‘My car,’ Kate says stupidly. ‘My car. It’s gone.’
But it hasn’t quite gone, not yet. There it is, her zippy little Polo, almost at the end of the long driveway. It all seems to happen in slow motion: the gates slowly opening, the guard puffing up the drive, his hands waving. She can’t hear what he’s saying, but she knows he’s in trouble. He left his post, he wasn’t at the checkpoint with his clipboard. And on top of that, someone has just stolen her car and driven away. But who?
Kate slips her hand into her bag. Her keys are there. Then she realises how this has happened. She strains for a last glimpse of the car. Of course. It has to be. Maddie looking back, Juliet in the driver’s seat and Noah next to her. The three of them have just driven out of Greenhills and there’s no way to find out where they’re going.
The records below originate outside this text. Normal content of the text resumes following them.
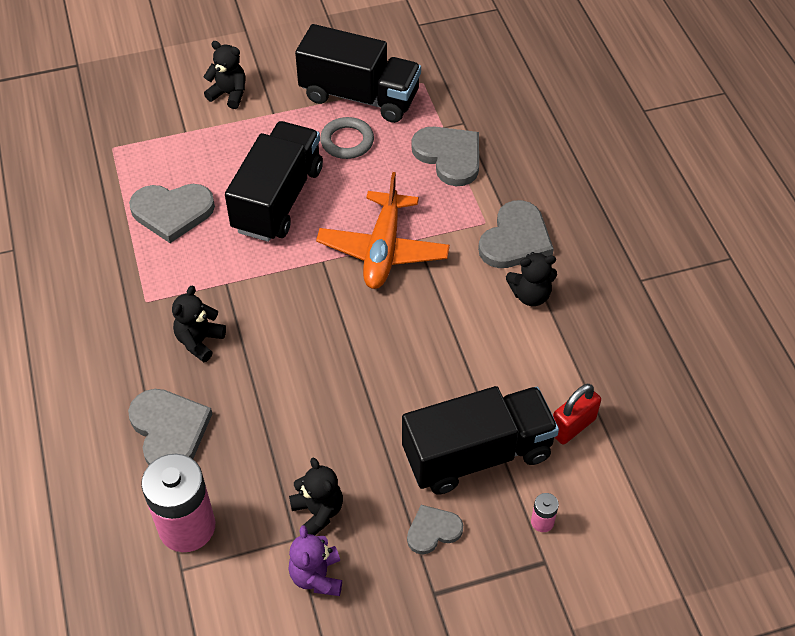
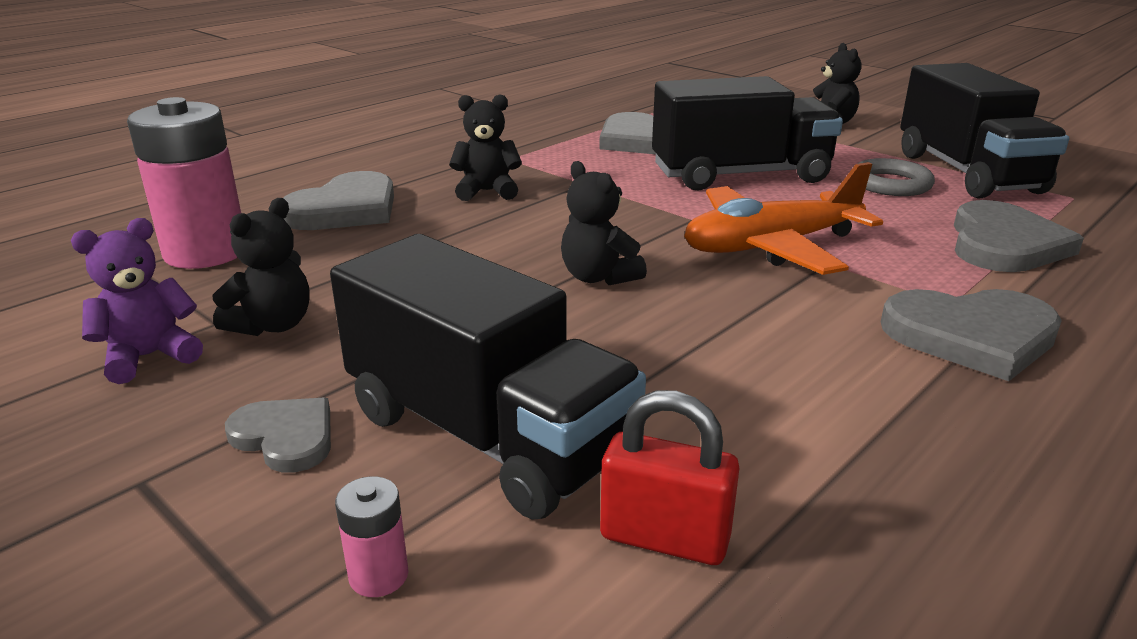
camera: 60 degrees right, 25 degrees down
(530, 295) = (890, 385): black teddy bear -> black teddy bear (598, 277)

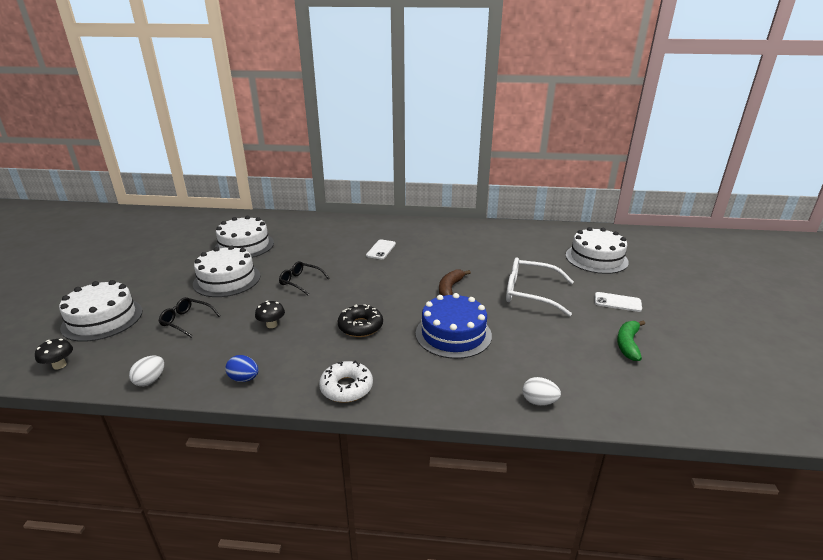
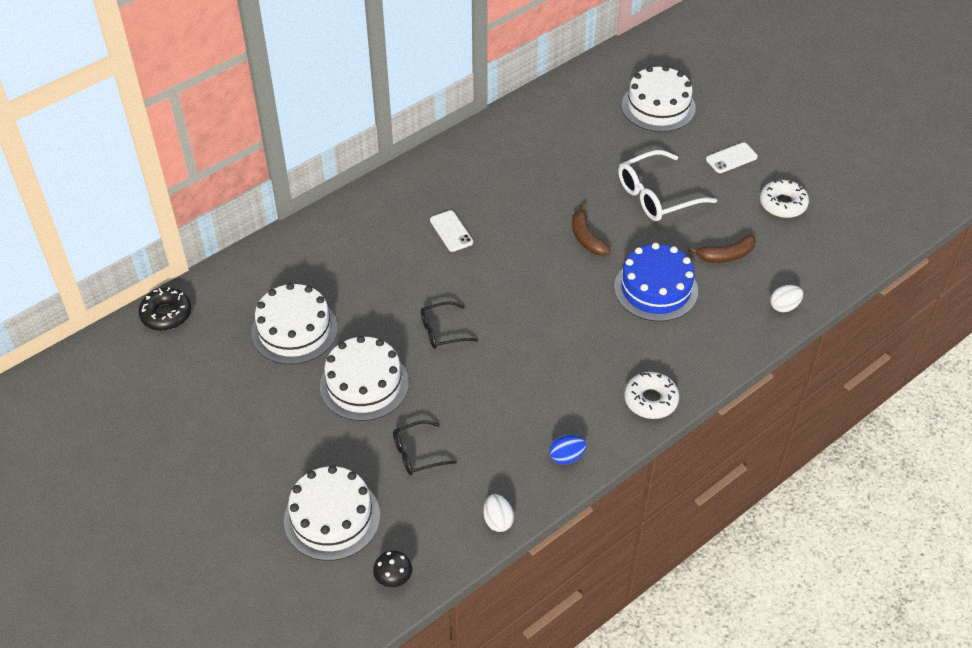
camera: 45 degrees left, 20 degrees up
(271, 325) = (500, 396): black mushroom -> none
(360, 326) = (575, 338): black donut -> black donut (166, 314)
(534, 346) = (726, 255): none -> brown banana
(628, 344) = (783, 204): green banana -> white donut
But there is. Of course there is.
Kate thanks God for Dominic, for his absolute insistence on security at every level, the house with electric fencing, its alarm systems, the cars, each armed with a tracker. Ever since the home invasion, safety has been an imperative for him. For all of them, really. There must be a way to log in to that tracker, work out where Noah and Maddie are going, and catch up with them. Moments later she’s on the phone, gabbling to her husband, telling him what’s happened and asking him to find their children.